Agriculture Policy Briefing Contract farming

NITI Aayog’s Ramesh Chand Wants Agricultural Marketing in Concurrent List

Ramesh Chand, photo by Vivian Fernandes.

“It is imperative to bring agricultural marketing into the Concurrent or Union list and implement a national-level model market act,” writes NITI Aayog member Ramesh Chand in a co-authored article  with Jaspal Singh in the Indian Express.

Chand believes that price volatility and unprofitable prices for farm produce can be addressed through competitive markets, which can give farmers higher than support prices (MSPs) provided markets are efficient.

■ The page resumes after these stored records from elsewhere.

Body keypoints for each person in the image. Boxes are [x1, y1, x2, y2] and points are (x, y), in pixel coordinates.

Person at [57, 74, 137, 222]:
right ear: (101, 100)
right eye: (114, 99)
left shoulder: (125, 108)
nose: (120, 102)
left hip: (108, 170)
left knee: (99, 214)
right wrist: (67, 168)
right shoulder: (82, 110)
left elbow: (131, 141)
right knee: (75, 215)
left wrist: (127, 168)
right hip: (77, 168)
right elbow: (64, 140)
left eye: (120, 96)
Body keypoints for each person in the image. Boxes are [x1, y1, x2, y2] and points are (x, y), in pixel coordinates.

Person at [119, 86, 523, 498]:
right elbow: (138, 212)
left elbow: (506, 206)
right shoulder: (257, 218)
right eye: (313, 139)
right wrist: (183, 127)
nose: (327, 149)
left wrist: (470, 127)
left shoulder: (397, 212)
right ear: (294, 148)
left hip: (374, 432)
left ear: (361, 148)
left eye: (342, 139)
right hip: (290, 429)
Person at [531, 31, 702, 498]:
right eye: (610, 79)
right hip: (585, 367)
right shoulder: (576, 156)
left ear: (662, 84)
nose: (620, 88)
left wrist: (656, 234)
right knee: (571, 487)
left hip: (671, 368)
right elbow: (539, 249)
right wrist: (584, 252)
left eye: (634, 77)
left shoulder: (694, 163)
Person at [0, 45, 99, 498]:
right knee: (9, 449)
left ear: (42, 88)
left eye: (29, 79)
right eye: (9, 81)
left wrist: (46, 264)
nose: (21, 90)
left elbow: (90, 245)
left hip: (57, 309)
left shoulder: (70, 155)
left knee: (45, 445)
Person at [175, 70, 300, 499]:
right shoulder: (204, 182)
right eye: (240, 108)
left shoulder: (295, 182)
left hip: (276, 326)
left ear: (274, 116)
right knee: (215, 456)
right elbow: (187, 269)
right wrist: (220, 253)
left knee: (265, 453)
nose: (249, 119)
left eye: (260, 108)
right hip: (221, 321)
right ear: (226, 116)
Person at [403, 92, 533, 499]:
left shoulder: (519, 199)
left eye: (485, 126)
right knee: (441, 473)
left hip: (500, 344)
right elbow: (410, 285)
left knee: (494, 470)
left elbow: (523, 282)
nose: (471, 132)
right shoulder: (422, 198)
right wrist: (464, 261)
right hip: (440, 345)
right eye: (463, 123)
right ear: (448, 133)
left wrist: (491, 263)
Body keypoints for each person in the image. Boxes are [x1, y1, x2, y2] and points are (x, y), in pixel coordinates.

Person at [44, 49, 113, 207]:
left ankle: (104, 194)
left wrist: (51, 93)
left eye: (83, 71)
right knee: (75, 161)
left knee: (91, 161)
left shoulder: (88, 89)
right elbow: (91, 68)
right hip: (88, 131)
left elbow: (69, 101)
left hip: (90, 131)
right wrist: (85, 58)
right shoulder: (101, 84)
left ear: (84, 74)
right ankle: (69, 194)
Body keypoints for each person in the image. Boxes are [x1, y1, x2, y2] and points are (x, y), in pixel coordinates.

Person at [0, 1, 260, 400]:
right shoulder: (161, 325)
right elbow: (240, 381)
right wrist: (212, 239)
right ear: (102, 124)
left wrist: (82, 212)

He cites the case of onions dropping to Rs 200 a quintal in Madhya Pradesh in May but selling for Rs 700 a quintal in neighbouring Uttar Pradesh.  By August onions were selling for Rs 800 a quintal in MP mandis and for Rs 2,000 a quintal in Delhi’s wholesale markets.  If markets were integrated there would have been efficient movement of onions from the regions of glut to those of scarcity and prices would have equalized. If they were temporarily stored, the spike between prices in May and August would not have been so sharp.

Chand says states have been slow in implementing market reforms: removing restrictions imposed by the Agricultural Produce Marketing Act, facilitating private sector participation and investment in agricultural markets, promoting storage and linking farmers with processors through contract farming.

Unlike agricultural economist and former chairman of the Commission on Agricultural Costs and Prices (CACP) Ashok Gulati, Chand is not an unabashed free trader. Gulati thinks  the Essential Commodities Act and stocking limits distort the market; for Chand they “rule out the possibility of the private sector mopping up more than the normal marketed surplus.”

Chand also sees a role for buffer stocks. Free traders like Gulati and former agriculture secretary M S Gill used to say that food security was not grain in warehouses but dollars in the treasury. But that hypothesis was severely tested during the global food crisis of 2008 when countries clamped down on food exports. India did not have to worry because of sufficient stocks when there were bread riots in countries like Egypt that relied on imports. “It was due to this policy of maintaining buffer stocks that India ensured remarkable price stability during the global food crisis,” Chand writes.

Free traders think buffer stocking is a more expensive way of achieving price stability. Governments are good at hoarding but they are quite inept at offloading the stored grains. Huge losses are caused by improper storage and rodent infestation. They also offer opportunities for corruption.

“Experience, however, shows that trade is often more expensive,” writes Chand. Last year buffer stocking was extended from rice and wheat to pulses. There was a 40 percent rise in the production of pulses as a whole, and 87 percent increase in the output of pigeonpea or tur. This kind of glut would have caused prices to crash; they did decline below support prices but the fall was cushioned by the government buying 14.7 lakh tonnes of kharif pulses.

Chand says till the mid-2000s, output growth drove the price trend. But over the past 10 years, price trends have driven output growth owing to the declining influence of non-price factors like technology, irrigation and extension.